Meuers Law Firm v. Reasor’s, LLC is a recent case from the United States Court of Appeals for the Tenth Circuit that addresses an interesting issue under the Perishable Agricultural Commodities Act (PACA), i.e., whether PACA creditors who are beneficiaries of the PACA trust can recover from a PACA debtor amounts that the debtor claimed were rebates due under its contractual arrangement with the creditor. Put another way, in an action under PACA between a supplier of produce and a buyer, can the buyer claim a credit for amounts that it claimed were due it from the supplier as rebates for purchases made?
The majority (2-1) opinion held that both under PACA and under common law trust principles a debtor cannot claim a set-off for alleged rebates due. In a lengthy and scholarly opinion the judges held that the claimed set-offs were not transfers “for value,” and therefore the debtor was not a bona fide purchaser. The supplier was entitled to recover the full amount of its claim, and the debtor could not reduce that amount by subtracting from it the amounts of the rebates to which it believed it was entitled.
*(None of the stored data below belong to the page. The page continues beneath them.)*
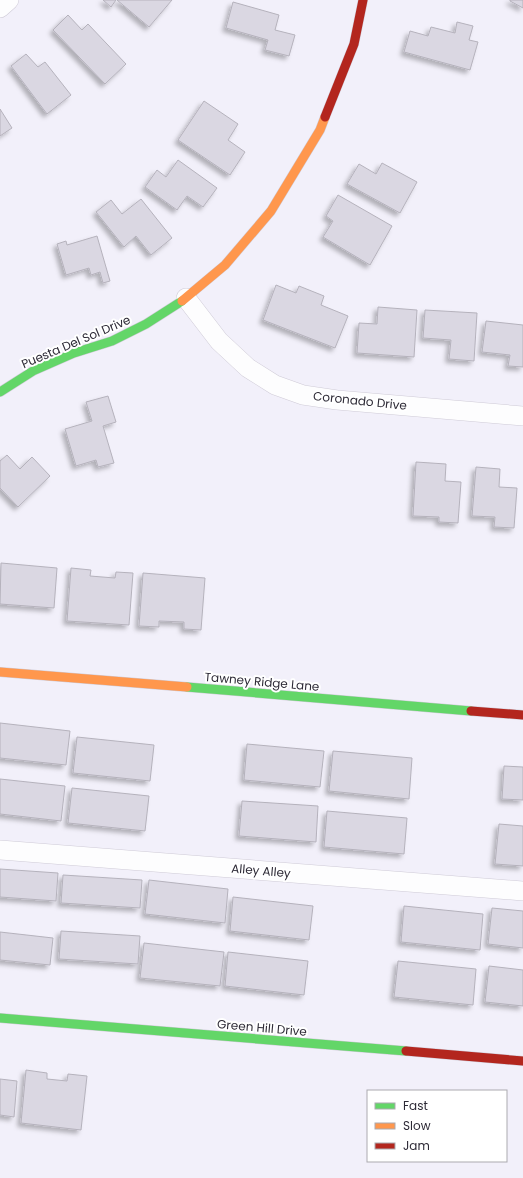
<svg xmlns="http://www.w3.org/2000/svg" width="523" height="1178" font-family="Poppins,sans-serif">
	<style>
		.building { fill: #dad7e2; stroke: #b5b2bc; filter: url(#shadow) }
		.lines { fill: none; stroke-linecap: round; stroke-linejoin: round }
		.street-casing { stroke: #cfcbd7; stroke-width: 20 }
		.fast-casing { stroke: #cfcbd7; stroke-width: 10 }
		.slow-casing { stroke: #cfcbd7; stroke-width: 10 }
		.jam-casing { stroke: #cfcbd7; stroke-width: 10 }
		.street { stroke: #fdfdfe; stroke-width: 19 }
		.fast { stroke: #63d668; stroke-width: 9 }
		.slow { stroke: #ff974d; stroke-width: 9 }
		.jam { stroke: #b3261e; stroke-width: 9 }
		.labels { text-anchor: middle; stroke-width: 4; stroke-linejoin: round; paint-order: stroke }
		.street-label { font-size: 12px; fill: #2d2a36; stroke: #fff }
	</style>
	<defs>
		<filter id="shadow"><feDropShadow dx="-3.5" dy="3.5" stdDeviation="2" flood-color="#0004"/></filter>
	</defs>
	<rect width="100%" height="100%" fill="#f2f0fa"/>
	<!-- building -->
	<g class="building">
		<polygon points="103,0 116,0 111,7"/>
		<polygon points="117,0 172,0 149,27"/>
		<polygon points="510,0 523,0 523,8 510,1"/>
		<polygon points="233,2 279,15 275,30 295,35 289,56 265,50 268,40 226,28"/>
		<polygon points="68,15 82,30 88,24 126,64 105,84 53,30"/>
		<polygon points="457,22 473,26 469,40 478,42 470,70 404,52 410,31 428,36 431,27 455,33"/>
		<polygon points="26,54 38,67 45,62 71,95 47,114 11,66"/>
		<polygon points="204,101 238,124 228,140 245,152 230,175 178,140"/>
		<polygon points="0,109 12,128 0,136"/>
		<polygon points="178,160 217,188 203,207 187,196 177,210 145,187 157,170 166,177"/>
		<polygon points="382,163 417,182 400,213 347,184 359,164 376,174"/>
		<polygon points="338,195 392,226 370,265 323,237 333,221 326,216"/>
		<polygon points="141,199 172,238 151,255 136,236 124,247 96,212 111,200 122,214"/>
		<polygon points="97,236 110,281 103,283 100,272 91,275 89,268 66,275 57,244 66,241 67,245"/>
		<polygon points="276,285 296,293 299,286 324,296 321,305 348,316 335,348 263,320"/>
		<polygon points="378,307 417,310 414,357 357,353 359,323 377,324"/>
		<polygon points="425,310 477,313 474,361 449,359 451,340 423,338"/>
		<polygon points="486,321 523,325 523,367 508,366 510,355 482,352"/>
		<polygon points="108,396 116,422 103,426 114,463 98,467 96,460 76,466 65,429 92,421 86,402"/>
		<polygon points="7,455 20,469 32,457 50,476 18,507 0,488 0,461"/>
		<polygon points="416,462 446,464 445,481 461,482 458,523 439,522 439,517 413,516"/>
		<polygon points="476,467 500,469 499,487 517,488 514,528 494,527 495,517 472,516"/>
		<polygon points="1,563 57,568 54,608 0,604"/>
		<polygon points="71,568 91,570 90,576 115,578 116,572 133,573 129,625 67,621"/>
		<polygon points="143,573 205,578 201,630 184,629 184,622 159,621 159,627 139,626"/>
		<polygon points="0,723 70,731 66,765 0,758"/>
		<polygon points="77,737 154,745 150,781 73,773"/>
		<polygon points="247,744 324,751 320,787 244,780"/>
		<polygon points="333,751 412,758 409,799 329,791"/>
		<polygon points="504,766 523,767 523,800 502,799"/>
		<polygon points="0,779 65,786 61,821 0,814"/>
		<polygon points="72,788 149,796 145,831 68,823"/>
		<polygon points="242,801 318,806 316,842 239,836"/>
		<polygon points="327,811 407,818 404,854 324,847"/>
		<polygon points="499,824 523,826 523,866 495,864"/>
		<polygon points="0,869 58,873 56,901 0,897"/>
		<polygon points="63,875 142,880 140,908 61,903"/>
		<polygon points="149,880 228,889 225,923 145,914"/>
		<polygon points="233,897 313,906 309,940 230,931"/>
		<polygon points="404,906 483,914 480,950 401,942"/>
		<polygon points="492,908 523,911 523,948 488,944"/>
		<polygon points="61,931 140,936 138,964 59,959"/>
		<polygon points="0,932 53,938 50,965 0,960"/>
		<polygon points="144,943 224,952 220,986 140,978"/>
		<polygon points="228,952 308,961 304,995 225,986"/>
		<polygon points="398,961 476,969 473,1005 394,997"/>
		<polygon points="489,966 523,970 523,1006 485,1002"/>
		<polygon points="26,1070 47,1073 47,1079 67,1081 68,1074 87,1076 81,1130 21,1123"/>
		<polygon points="0,1079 17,1081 14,1117 0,1115"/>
	</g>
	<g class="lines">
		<defs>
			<g id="street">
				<polyline points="0,8 9,0"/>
				<polyline points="186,298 219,341 248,368 275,385 303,395 337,400 523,416"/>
				<polyline points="0,850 523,891"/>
			</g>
			<g id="fast">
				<polyline points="0,392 33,371 74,353 112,341 146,324 182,301"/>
				<polyline points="187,687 471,711"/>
				<polyline points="0,1018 406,1051"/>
			</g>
			<g id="slow">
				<polyline points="182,301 225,265 271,211 320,130 325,117"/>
				<polyline points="0,672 187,687"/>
			</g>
			<g id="jam">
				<polyline points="325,117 354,44 363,0"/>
				<polyline points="471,711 523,715"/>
				<polyline points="406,1051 523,1061"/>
			</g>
		</defs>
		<!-- street casing -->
		<use href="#street" class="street-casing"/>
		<!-- fast casing -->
		<use href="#fast" class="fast-casing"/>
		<!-- slow casing -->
		<use href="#slow" class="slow-casing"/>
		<!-- jam casing -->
		<use href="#jam" class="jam-casing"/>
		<!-- street -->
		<use href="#street" class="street"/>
		<!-- fast -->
		<use href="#fast" class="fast"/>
		<!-- slow -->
		<use href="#slow" class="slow"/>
		<!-- jam -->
		<use href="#jam" class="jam"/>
	</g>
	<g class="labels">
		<!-- street labels -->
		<g class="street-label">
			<text transform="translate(76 342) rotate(-23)" y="4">Puesta Del Sol Drive</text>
			<text transform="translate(360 401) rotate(6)" y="4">Coronado Drive</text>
			<text transform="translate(262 682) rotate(5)" y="4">Tawney Ridge Lane</text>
			<text transform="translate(261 871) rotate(5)" y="4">Alley Alley</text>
			<text transform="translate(262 1028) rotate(5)" y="4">Green Hill Drive</text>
		</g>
	</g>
	<!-- legend -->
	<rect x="367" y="1090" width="140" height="72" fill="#ffffff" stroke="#abaaaf"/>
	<rect x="375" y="1103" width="20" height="6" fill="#63d668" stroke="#abaaaf"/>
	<text x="403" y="1110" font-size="12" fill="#2d2a36">Fast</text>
	<rect x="375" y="1123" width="20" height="6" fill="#ff974d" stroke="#abaaaf"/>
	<text x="403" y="1130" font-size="12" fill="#2d2a36">Slow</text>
	<rect x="375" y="1143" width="20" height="6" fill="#b3261e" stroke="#abaaaf"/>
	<text x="403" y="1150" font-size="12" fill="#2d2a36">Jam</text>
</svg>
In a vigorous and lengthy dissent, Judge Carson, relying on a case from the Second Circuit, opined that because the rebates were not prohibited or unlawful under PACA there is no reason why they should not be credited against the full amount claimed by the supplier. While the dissent’s reasoning is initially appealing, if not entirely convincing, it was undermined, as the majority contended, by a subsequent decision from the Second Circuit Court of Appeals that cast doubt on whether the earlier decision was still good law. Even the dissent seemed to admit this, when it stated that, “the Second Circuit got it right the first time around,” thereby implying that the later case, cited by the majority, was indeed contrary to the Second Circuit’s earlier opinion upon which the dissent was in large part based.